In coining the term, "Multiculturalism 2.0," Habacon argues that Web 2.0 has changed the way multicultural citizens perceive, interact, and communicate. There are two particular thought-provoking concepts worth elaborating:
(1) Social Networking - There are a number of reasons why technology exerts a greater influence than demographics. Technological change is moving at a rate much faster than demographics; advances in technology are being driven by industry and commerce. Facebook has become the staple of everyone’s discussion. For the first time in the Internet’s history, something other than pornography is driving the Web—namely, social networking.
(2) Schema Model - The “schema” model of multiculturalism is based on the Internet. Imagine each one of the websites you use on a daily basis as an online space you occupy. Using this, you could draw a map (or schema) of the spaces you navigate through and essentially create a snapshot of your online identity—which, like your cultural identity, is fluid and is not limited to “websites about websites.” The Schema model includes all forms of culture: work cultures, music sub-cultures, academic cultures, virtual on-line cultures, media consumption cultures, and the most commonly shared Canadian cultural space: sports.

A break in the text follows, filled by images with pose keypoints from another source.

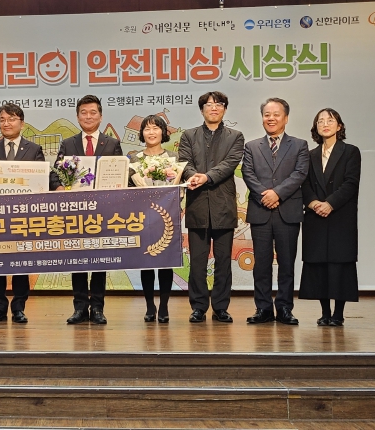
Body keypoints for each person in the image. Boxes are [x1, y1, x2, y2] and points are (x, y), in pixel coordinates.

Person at [50, 95, 123, 325]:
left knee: (100, 259)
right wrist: (59, 186)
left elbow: (120, 172)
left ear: (100, 116)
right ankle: (80, 307)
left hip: (103, 211)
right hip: (76, 211)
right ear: (77, 116)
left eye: (93, 112)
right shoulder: (68, 143)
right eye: (84, 112)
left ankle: (98, 307)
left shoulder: (112, 144)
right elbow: (55, 173)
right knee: (78, 259)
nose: (88, 116)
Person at [242, 98, 309, 325]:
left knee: (287, 263)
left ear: (286, 118)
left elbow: (300, 173)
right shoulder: (251, 146)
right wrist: (266, 195)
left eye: (276, 114)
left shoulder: (299, 145)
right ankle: (263, 309)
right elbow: (248, 174)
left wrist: (277, 194)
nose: (270, 118)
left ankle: (284, 308)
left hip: (287, 211)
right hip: (260, 210)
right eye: (267, 114)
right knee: (261, 264)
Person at [178, 91, 244, 324]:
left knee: (223, 261)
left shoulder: (235, 136)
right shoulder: (189, 135)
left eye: (218, 104)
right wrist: (192, 175)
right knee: (197, 261)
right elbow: (184, 162)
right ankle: (198, 307)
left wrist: (206, 177)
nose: (213, 108)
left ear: (224, 109)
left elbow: (230, 163)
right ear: (202, 109)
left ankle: (221, 307)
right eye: (208, 104)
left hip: (223, 205)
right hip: (197, 204)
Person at [0, 103, 45, 324]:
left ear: (22, 123)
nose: (6, 123)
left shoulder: (34, 149)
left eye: (11, 119)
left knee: (21, 263)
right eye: (2, 120)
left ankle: (19, 307)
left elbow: (41, 181)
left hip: (23, 216)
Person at [299, 109, 361, 326]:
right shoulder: (310, 155)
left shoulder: (350, 152)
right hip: (315, 216)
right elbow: (304, 183)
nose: (325, 124)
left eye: (330, 120)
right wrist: (314, 203)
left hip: (340, 216)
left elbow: (351, 183)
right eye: (320, 121)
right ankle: (325, 313)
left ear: (339, 126)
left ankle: (338, 314)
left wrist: (330, 204)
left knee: (339, 264)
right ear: (315, 127)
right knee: (319, 265)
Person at [127, 115, 176, 324]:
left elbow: (179, 187)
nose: (151, 132)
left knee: (166, 262)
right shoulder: (133, 158)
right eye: (147, 129)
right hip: (142, 216)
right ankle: (149, 305)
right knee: (145, 261)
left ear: (163, 132)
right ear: (142, 133)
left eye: (156, 128)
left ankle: (164, 306)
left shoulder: (174, 157)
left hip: (167, 216)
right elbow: (128, 187)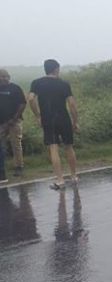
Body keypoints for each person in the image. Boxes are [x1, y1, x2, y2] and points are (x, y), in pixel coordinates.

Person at [28, 59, 79, 190]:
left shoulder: (37, 83)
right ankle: (74, 176)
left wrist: (37, 115)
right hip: (63, 117)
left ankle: (60, 180)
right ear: (56, 69)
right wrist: (75, 121)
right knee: (69, 146)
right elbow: (72, 104)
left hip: (48, 118)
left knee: (53, 148)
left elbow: (31, 99)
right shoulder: (64, 84)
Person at [0, 69, 27, 180]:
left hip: (14, 121)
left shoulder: (15, 88)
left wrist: (14, 119)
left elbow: (22, 104)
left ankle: (19, 167)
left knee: (16, 145)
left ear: (9, 77)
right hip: (1, 123)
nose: (3, 78)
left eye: (4, 76)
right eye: (1, 76)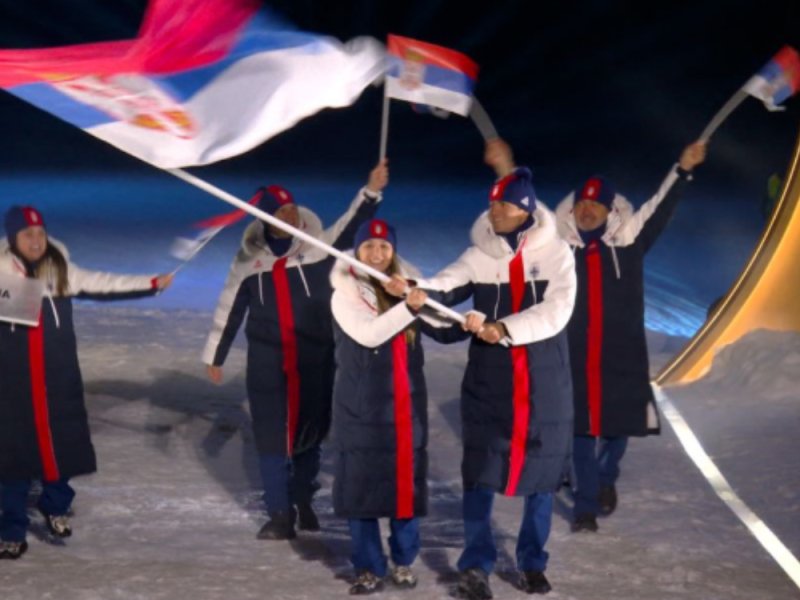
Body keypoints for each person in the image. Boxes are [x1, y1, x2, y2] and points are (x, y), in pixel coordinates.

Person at [485, 138, 708, 533]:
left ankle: (606, 479)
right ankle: (586, 504)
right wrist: (506, 167)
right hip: (574, 353)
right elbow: (527, 213)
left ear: (610, 209)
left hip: (621, 355)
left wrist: (683, 167)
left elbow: (662, 205)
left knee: (618, 425)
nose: (587, 209)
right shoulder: (558, 246)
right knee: (581, 429)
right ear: (573, 210)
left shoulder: (630, 240)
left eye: (596, 204)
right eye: (581, 204)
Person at [411, 167, 577, 598]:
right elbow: (443, 288)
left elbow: (558, 310)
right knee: (481, 473)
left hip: (543, 381)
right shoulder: (479, 254)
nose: (494, 211)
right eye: (491, 203)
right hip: (490, 381)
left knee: (540, 475)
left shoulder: (557, 253)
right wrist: (415, 291)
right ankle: (476, 565)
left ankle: (532, 562)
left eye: (503, 204)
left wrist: (503, 328)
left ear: (524, 209)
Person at [203, 161, 387, 540]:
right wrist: (215, 354)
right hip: (268, 365)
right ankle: (280, 515)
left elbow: (351, 225)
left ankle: (303, 499)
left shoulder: (318, 250)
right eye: (280, 211)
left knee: (309, 435)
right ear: (265, 218)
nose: (289, 215)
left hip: (314, 359)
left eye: (291, 209)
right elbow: (229, 308)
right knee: (272, 439)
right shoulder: (248, 263)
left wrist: (370, 191)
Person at [0, 205, 173, 560]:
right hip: (13, 384)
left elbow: (102, 282)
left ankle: (56, 506)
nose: (36, 240)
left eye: (40, 233)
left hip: (57, 376)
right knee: (13, 458)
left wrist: (150, 283)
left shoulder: (59, 267)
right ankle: (12, 528)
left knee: (62, 444)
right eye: (27, 234)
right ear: (13, 238)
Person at [330, 218, 468, 595]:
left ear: (393, 253)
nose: (376, 254)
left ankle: (404, 561)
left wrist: (469, 323)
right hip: (361, 408)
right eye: (369, 246)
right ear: (357, 251)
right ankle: (368, 567)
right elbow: (369, 333)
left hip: (405, 406)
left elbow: (442, 327)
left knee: (404, 489)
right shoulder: (344, 293)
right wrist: (409, 306)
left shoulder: (406, 288)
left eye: (384, 247)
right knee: (361, 491)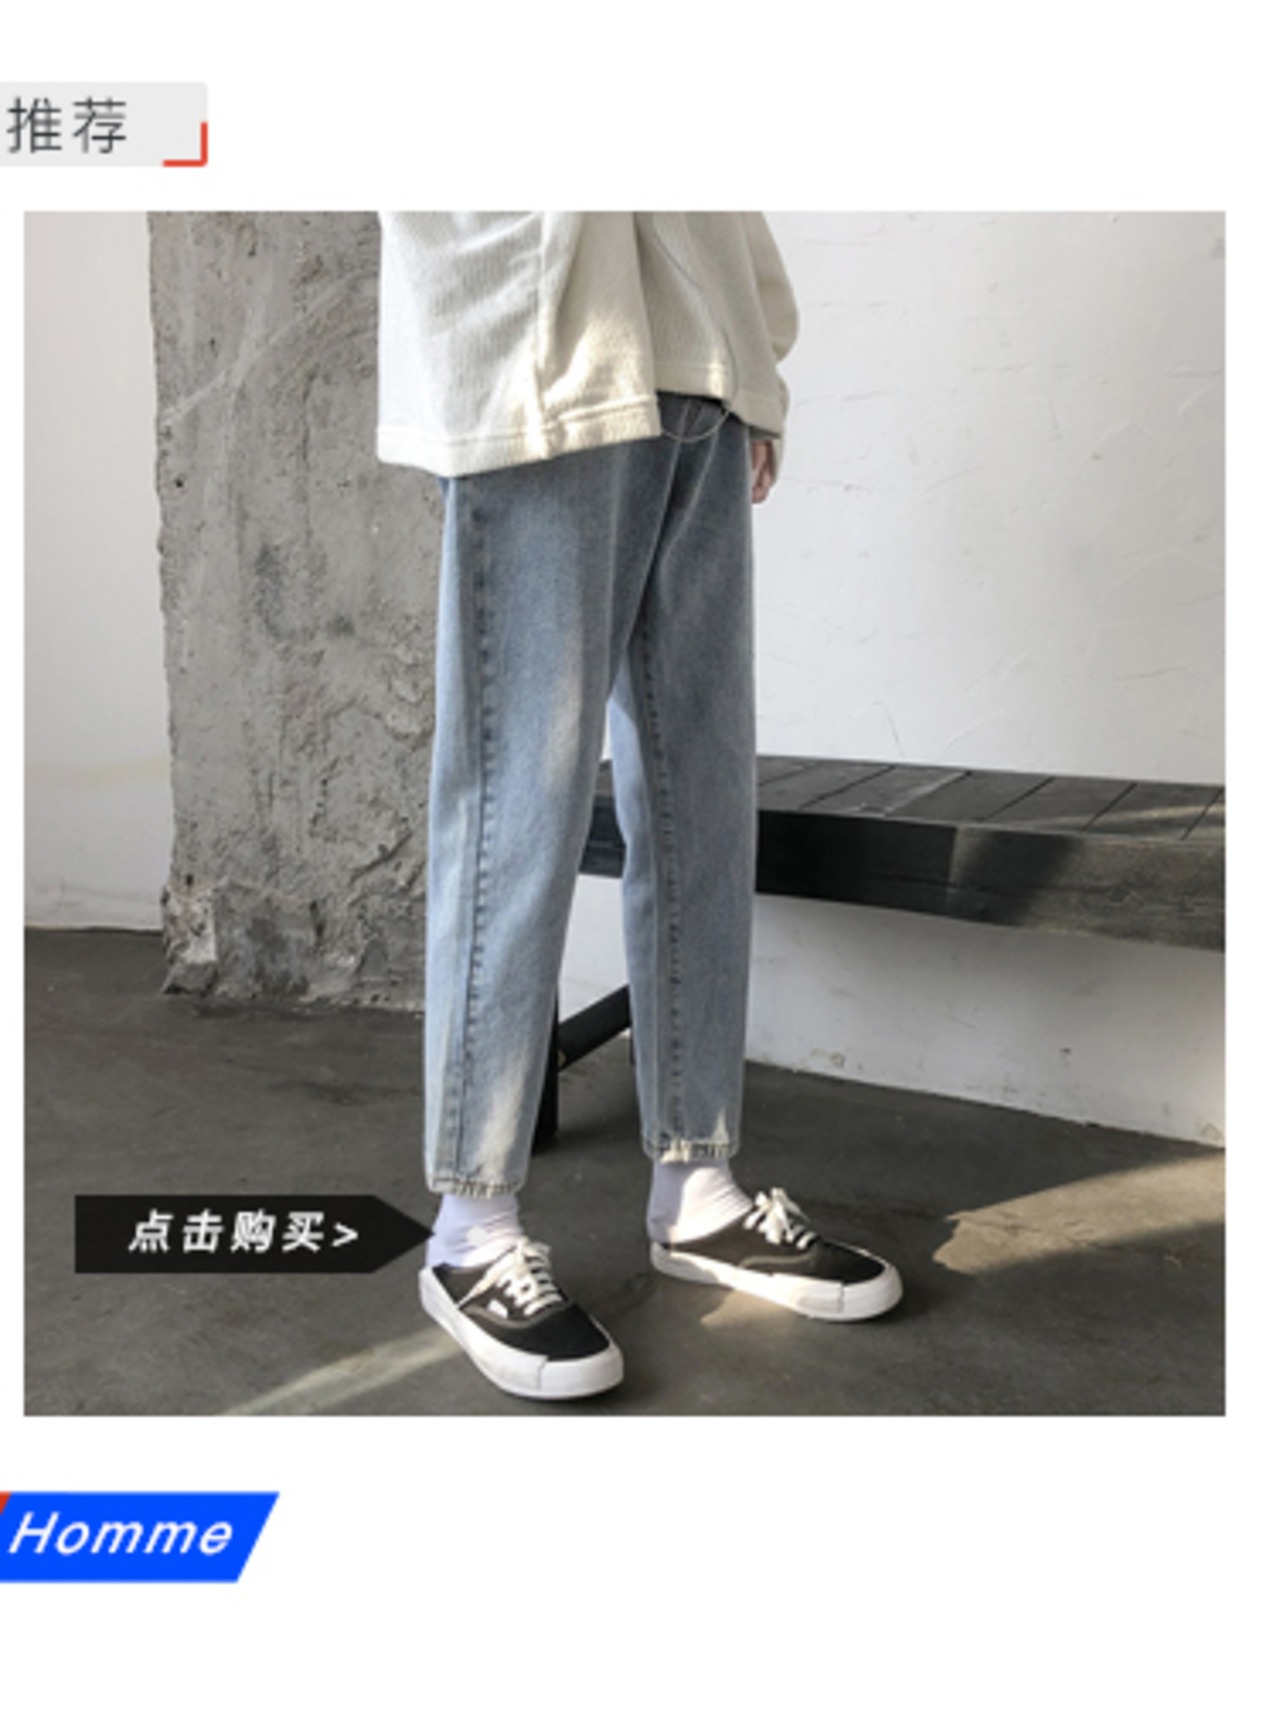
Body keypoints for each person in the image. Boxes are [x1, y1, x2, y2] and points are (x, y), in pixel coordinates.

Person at [376, 212, 902, 1401]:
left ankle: (696, 1189)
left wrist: (748, 363)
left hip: (697, 368)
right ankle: (469, 1228)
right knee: (520, 795)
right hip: (550, 354)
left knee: (701, 793)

The most Internet-savvy new immigrants who arrive in Canada have better survival skills and have done more real research before they arrive. Many already have friends they have met online, and have found a place to stay on Craigslist. They may even have found a job before landing in Canada. The new immigrant of 2017 will be more savvy, more virtually mobile, and more connected as industry-driven advances in communication and media technology continue to rocket forward.